Before-and-after object listings

···

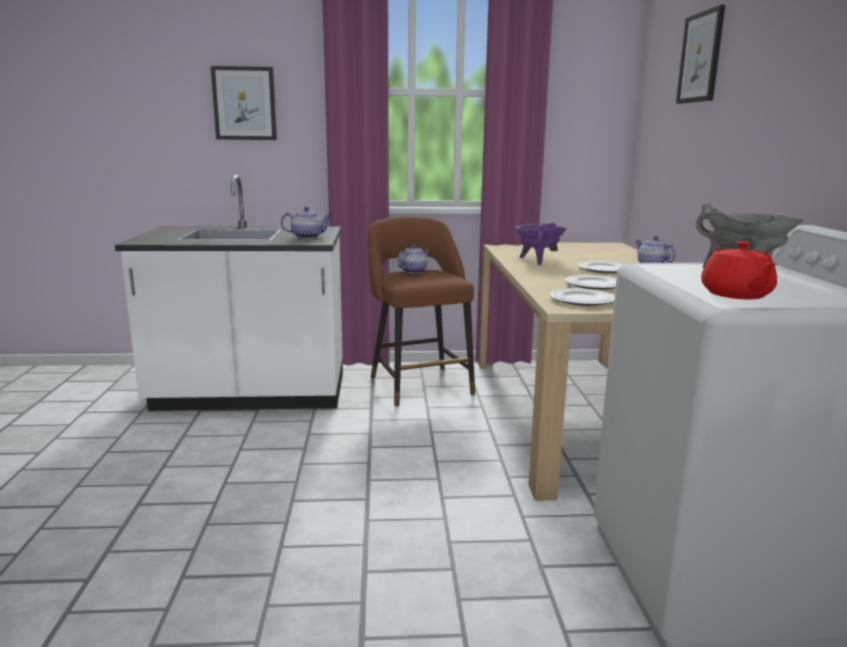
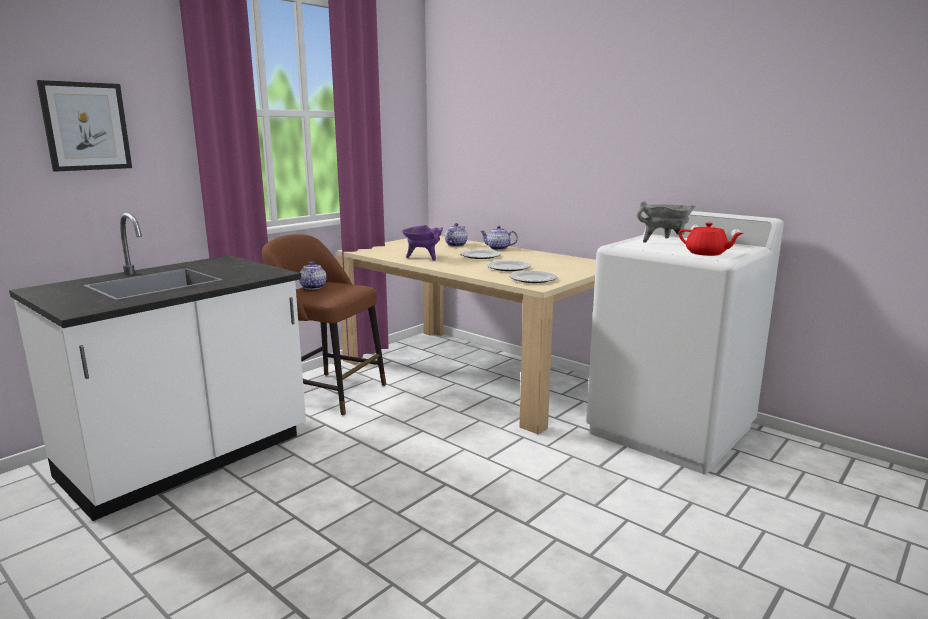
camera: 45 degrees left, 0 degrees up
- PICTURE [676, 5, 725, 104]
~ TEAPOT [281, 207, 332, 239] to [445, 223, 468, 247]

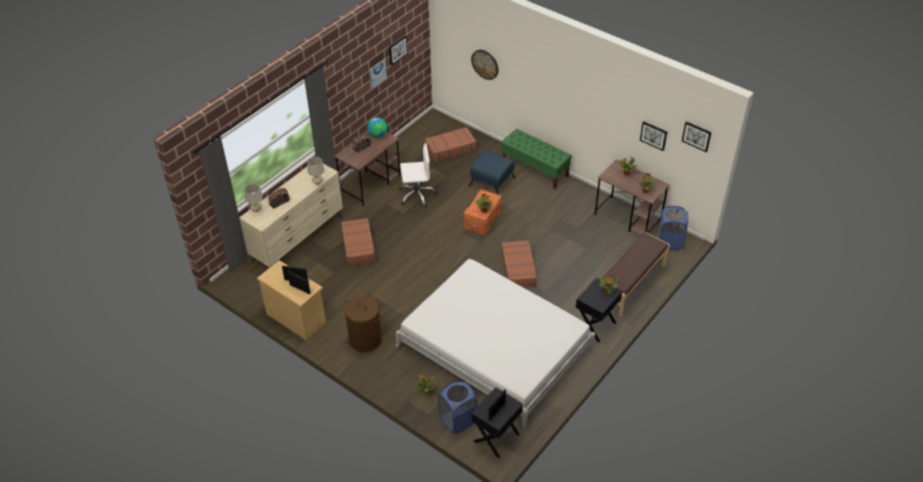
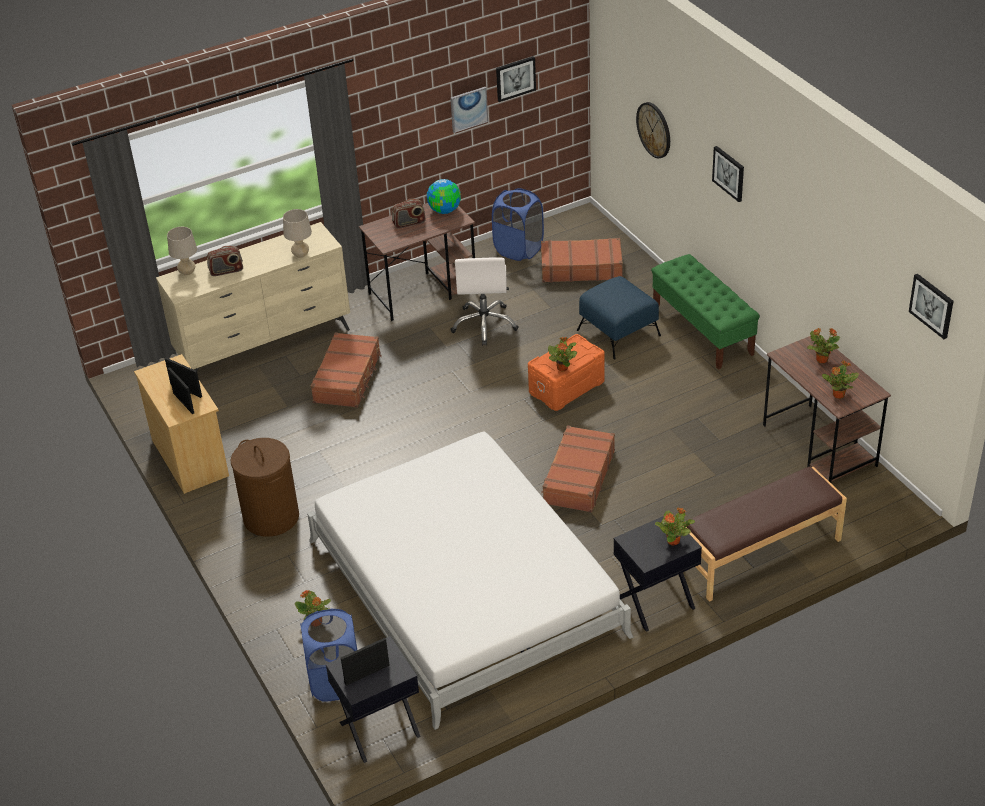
camera: 25 degrees right, 5 degrees down
~ PICTURE [640, 121, 667, 151] to [712, 146, 744, 202]
~ WHITE OFFICE CHAIR [399, 143, 437, 208] = [450, 257, 519, 346] 75 degrees clockwise
~ BLUE LAUNDRY BASKET [658, 206, 688, 251] to [492, 188, 544, 261]

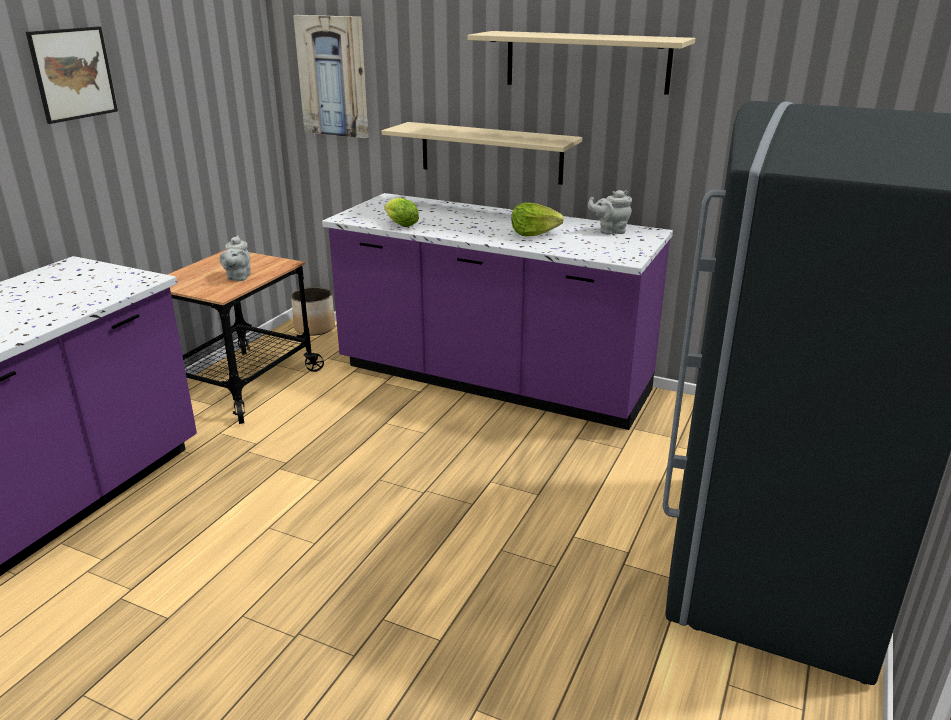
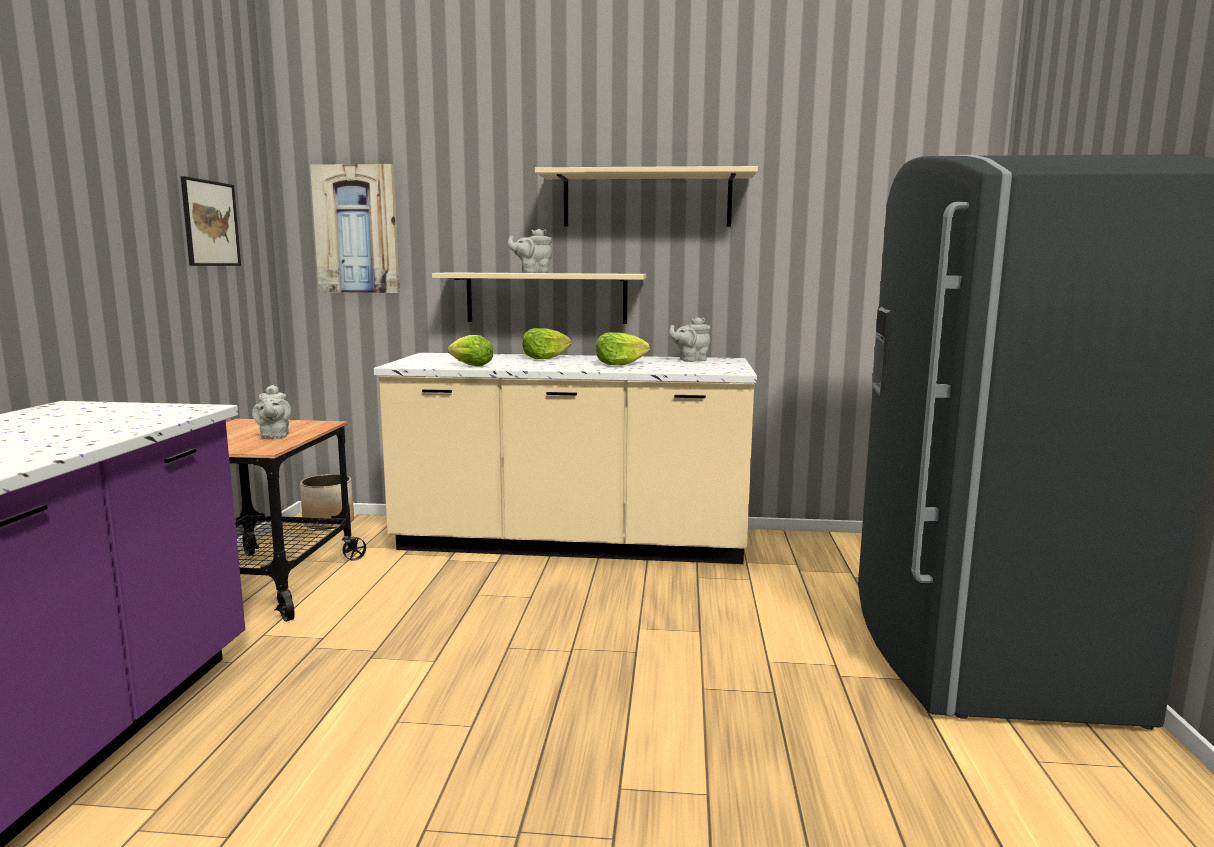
camera: 20 degrees left, 15 degrees down
~ PICTURE [26, 26, 118, 124] to [181, 176, 241, 266]
~ PURPLE COUNTER [322, 193, 673, 430] to BEIGE COUNTER [374, 353, 757, 564]
+ GREY TEAPOT [508, 229, 553, 273]
+ LETTUCE [522, 328, 571, 359]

···

**What this task involves**
In the data above, copy every line where the string "left" appears.

**Task solution**
camera: 45 degrees left, 0 degrees up
camera: 20 degrees left, 15 degrees down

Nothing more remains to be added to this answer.